New Hires by Age in the Rogue Valley

by Ainoura Oussenbec

November 3, 2017

Rogue Valley’s population and workforce are getting older, well in line with the statewide and national trends. However, the local population is already much older than in Oregon and the U.S. In 2016, the median age in Jackson and Josephine counties was 43.1 and 47.1, respectively, compared with Oregon’s 39.2 and the national median age at 37.9.
The workforce in the Rogue Valley is aging more in some industries than others. For instance, manufacturing, health care, and professional services tend to have higher shares of mature workers, those ages 55 and over. On the other hand, hospitality and retail trade tend to have more young workers. The source for the workforce data by age and industry is the Quarterly Workforce Indicators (QWI) from Census Bureau. This data set is based on several sources, including Quarterly Census of Employment and Wages, i.e. the data reported directly by employers. The quarterly QWI statistics feature not only the existing workforce in general, but also new hires.

While some job seekers believe employers only want to hire young workers, the QWI data shows that local employers hire older workers as well. In fact, the share of mature workers among new hires increased in recent years. The share of Jackson County’s new hires who were at least 55 years old increased from 8 percent in 2001 to more than 14 percent in 2016. It is remarkable that even in the age category of 65 to 99, the number of new hires almost doubled between 2001 and 2016.

• [Activities]
1. In the article on new hires by age in the Rogue Valley, what was the 2016 median age in Josephine County?
2. Reproduce the passage of the Rogue Valley new-hires article between "Rogue Valley’s population" and "age at 37.9.", inclusive.
3. Write the next part of the article on new hires by age in the Rogue Valley, picking up after its final sentence.

• [Dataset extract]
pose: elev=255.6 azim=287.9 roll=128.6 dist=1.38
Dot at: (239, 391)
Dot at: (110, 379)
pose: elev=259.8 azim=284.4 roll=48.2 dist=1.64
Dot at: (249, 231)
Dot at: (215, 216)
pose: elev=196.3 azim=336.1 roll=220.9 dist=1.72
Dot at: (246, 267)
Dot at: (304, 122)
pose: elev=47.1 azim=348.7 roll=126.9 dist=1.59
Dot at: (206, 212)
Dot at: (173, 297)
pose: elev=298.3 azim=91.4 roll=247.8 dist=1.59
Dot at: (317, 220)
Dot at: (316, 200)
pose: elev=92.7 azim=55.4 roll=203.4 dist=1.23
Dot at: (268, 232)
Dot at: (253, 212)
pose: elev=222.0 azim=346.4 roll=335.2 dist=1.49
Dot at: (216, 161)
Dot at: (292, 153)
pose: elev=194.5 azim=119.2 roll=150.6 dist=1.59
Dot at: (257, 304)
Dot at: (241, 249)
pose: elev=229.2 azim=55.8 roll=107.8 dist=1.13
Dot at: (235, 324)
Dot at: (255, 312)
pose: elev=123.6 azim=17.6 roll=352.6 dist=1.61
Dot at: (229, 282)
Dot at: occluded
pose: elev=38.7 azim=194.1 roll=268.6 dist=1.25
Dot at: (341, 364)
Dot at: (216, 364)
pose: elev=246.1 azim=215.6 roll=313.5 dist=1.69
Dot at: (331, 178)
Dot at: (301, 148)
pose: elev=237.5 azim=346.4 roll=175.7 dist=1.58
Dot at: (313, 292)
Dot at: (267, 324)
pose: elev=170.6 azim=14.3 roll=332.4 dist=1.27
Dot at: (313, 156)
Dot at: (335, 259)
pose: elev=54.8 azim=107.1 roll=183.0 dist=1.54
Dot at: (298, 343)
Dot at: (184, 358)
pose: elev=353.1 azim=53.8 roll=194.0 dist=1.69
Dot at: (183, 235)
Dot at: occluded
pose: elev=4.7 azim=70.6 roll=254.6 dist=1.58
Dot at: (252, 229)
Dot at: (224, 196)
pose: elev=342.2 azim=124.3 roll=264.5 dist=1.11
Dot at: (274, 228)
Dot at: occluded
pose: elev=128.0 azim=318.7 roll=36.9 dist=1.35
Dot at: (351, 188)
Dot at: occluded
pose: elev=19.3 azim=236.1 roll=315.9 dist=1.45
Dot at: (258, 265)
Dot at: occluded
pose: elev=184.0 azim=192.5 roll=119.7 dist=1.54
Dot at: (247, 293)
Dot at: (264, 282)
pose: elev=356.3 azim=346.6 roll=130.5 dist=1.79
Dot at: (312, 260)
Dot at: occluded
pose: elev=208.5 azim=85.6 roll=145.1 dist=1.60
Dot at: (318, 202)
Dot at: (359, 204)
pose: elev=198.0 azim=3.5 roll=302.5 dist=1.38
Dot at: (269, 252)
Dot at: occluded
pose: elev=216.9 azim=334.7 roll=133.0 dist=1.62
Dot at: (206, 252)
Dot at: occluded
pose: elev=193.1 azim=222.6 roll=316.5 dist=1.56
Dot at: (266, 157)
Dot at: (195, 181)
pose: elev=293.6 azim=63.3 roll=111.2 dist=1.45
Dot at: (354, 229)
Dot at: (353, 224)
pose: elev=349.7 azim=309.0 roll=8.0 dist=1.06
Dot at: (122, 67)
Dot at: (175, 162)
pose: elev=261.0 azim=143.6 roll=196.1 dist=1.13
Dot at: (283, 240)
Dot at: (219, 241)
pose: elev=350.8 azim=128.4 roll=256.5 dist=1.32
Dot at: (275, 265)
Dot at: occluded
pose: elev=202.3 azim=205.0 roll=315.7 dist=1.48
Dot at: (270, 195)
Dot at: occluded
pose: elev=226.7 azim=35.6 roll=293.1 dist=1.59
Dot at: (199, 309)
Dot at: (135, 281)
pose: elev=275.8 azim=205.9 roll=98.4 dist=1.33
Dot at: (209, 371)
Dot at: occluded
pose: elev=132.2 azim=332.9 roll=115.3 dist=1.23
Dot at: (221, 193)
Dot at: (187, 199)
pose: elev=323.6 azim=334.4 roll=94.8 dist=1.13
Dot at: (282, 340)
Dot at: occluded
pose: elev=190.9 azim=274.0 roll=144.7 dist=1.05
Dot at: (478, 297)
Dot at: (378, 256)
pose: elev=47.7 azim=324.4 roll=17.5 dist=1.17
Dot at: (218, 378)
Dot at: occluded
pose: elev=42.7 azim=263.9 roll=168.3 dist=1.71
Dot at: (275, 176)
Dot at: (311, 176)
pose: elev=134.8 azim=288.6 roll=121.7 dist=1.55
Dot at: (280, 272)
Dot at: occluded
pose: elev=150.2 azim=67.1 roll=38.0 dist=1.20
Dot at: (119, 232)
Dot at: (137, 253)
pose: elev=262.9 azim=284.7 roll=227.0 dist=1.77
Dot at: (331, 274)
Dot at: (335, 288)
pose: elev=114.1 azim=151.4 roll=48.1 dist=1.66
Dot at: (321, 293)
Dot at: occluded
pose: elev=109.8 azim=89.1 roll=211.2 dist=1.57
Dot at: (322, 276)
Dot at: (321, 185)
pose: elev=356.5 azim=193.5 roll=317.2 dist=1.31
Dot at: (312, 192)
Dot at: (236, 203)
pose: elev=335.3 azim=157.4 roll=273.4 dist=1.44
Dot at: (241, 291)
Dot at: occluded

• [Responses per task]
1. 47.1

2.
Rogue Valley’s population and workforce are getting older, well in line with the statewide and national trends. However, the local population is already much older than in Oregon and the U.S. In 2016, the median age in Jackson and Josephine counties was 43.1 and 47.1, respectively, compared with Oregon’s 39.2 and the national median age at 37.9.

3.
In Josephine County, only 6.5 percent of new hires in 2001 were age 55 or older. The share of mature workers increased to 11.7 percent in 2016. The number of new hires among the 65 plus age group more than doubled during the same period.
Workers expected to retire at 65 may want or need to continue working for various reasons. It looks like local employers, struggling with workforce shortages, are now tapping more into the talent and experiences of mature workers.

The biggest portion of new hires in 2016 was, predictably, in the age group 25 to 34. However, it is encouraging to know that in the past decade or so, the share of mature workers among new hires increased in both Jackson and Josephine counties.